One optimization worth mentioning is that a high H gives better results but is expensive and increases the probability of prediction errors compounding over time. Model Predictive Control mitigates this:
Plan 20 steps.
Execute first 2 steps.
Look again.
Plan another 20 steps.
Execute first 2 steps.
Repeat.
The rationale is that the model does not need to perfectly predict far into the future.
Physical Understanding in LeWM
A vital part of world models is that they understand the physical structure of an environment. But LeWM only gives latent embeddings, so there is no direct way to know whether those embeddings contain physical characteristics.
To test this, the authors use linear and non-linear probing. They train small models to convert latent embeddings into physical quantities.
The rough intuition:
Bad latent:
random numbers, no clear physical meaning
Good latent:
contains enough information to recover object positions, angles, etc.
Something cool is that despite the model not being trained to decode latent states back into original images, the decoder is able to recover the scene. This means the latent space contains meaningful information about the physical state.
One interesting experiment is the violation-of-expectation framework. The question is: does the world model get more surprised when the environment violates physical rules?
Surprise is defined as the gap between what the model predicted would happen and what actually happened. One experiment makes objects teleport and measures how surprised the model is.
Conclusion
Honestly, this was one of the hardest papers to read. It is filled with mathematical equations, and ChatGPT was helpful in breaking down the concepts for me.

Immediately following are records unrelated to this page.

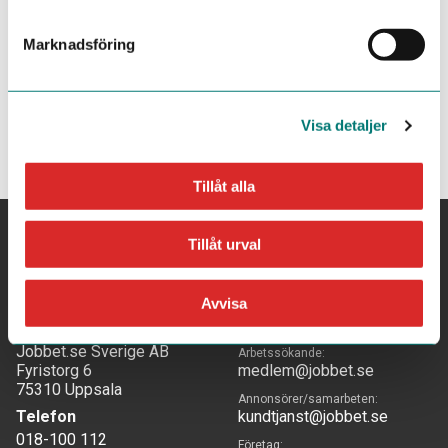
Marknadsföring
Visa detaljer
Tillåt alla
Tillåt urval
Avvisa
Adress
Mejla oss
Jobbet.se Sverige AB
Arbetssökande:
Fyristorg 6
medlem@jobbet.se
75310 Uppsala
Annonsörer/samarbeten:
Telefon
kundtjanst@jobbet.se
018-100 112
Företag: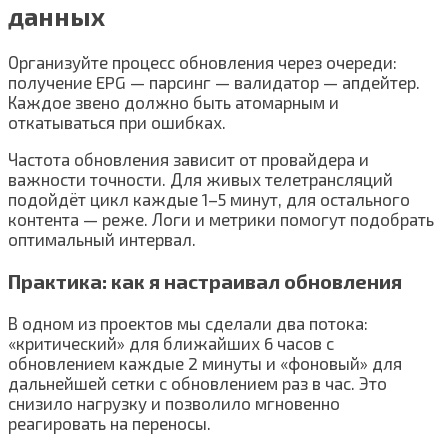
данных
Организуйте процесс обновления через очереди:
получение EPG — парсинг — валидатор — апдейтер.
Каждое звено должно быть атомарным и
откатываться при ошибках.
Частота обновления зависит от провайдера и
важности точности. Для живых телетрансляций
подойдёт цикл каждые 1–5 минут, для остального
контента — реже. Логи и метрики помогут подобрать
оптимальный интервал.
Практика: как я настраивал обновления
В одном из проектов мы сделали два потока:
«критический» для ближайших 6 часов с
обновлением каждые 2 минуты и «фоновый» для
дальнейшей сетки с обновлением раз в час. Это
снизило нагрузку и позволило мгновенно
реагировать на переносы.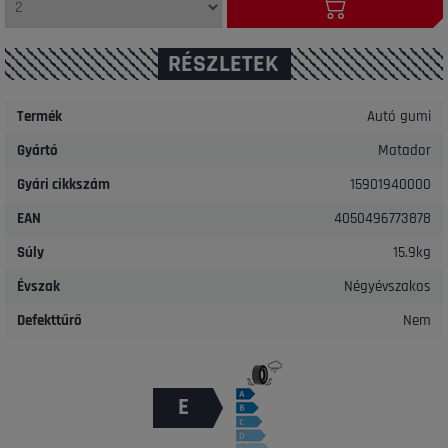
RÉSZLETEK
Termék
Autó gumi
Gyártó
Matador
Gyári cikkszám
15901940000
EAN
4050496773878
Súly
15.9kg
Évszak
Négyévszakos
Defekttűrő
Nem
E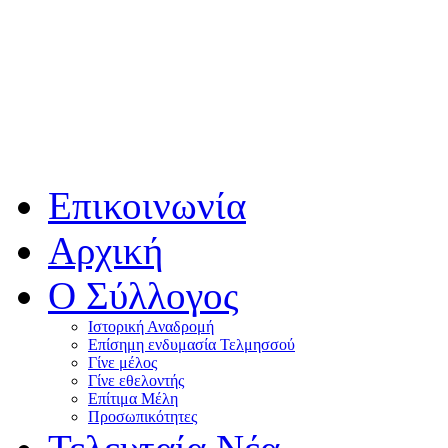
Επικοινωνία
Αρχική
Ο Σύλλογος
Ιστορική Αναδρομή
Επίσημη ενδυμασία Τελμησσού
Γίνε μέλος
Γίνε εθελοντής
Επίτιμα Μέλη
Προσωπικότητες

Most people’s experience with AI is LLMs, where the next token is predicted. World models feel like their own paradigm. They are heavily modeled on how humans interact with the world, and they try to model reality itself.
Because of that, LeCun’s argument that world models could be a path toward AGI makes a lot more sense to me now. If intelligence requires more than language, if it requires physical understanding, planning, and the ability to predict consequences, then world models seem like an important piece of the puzzle.
I definitely do not understand every mathematical detail yet, but I feel like I now understand the high-level intuition behind why world models matter and why they could be a key piece in building more capable AI agents. The future is going to be interesting.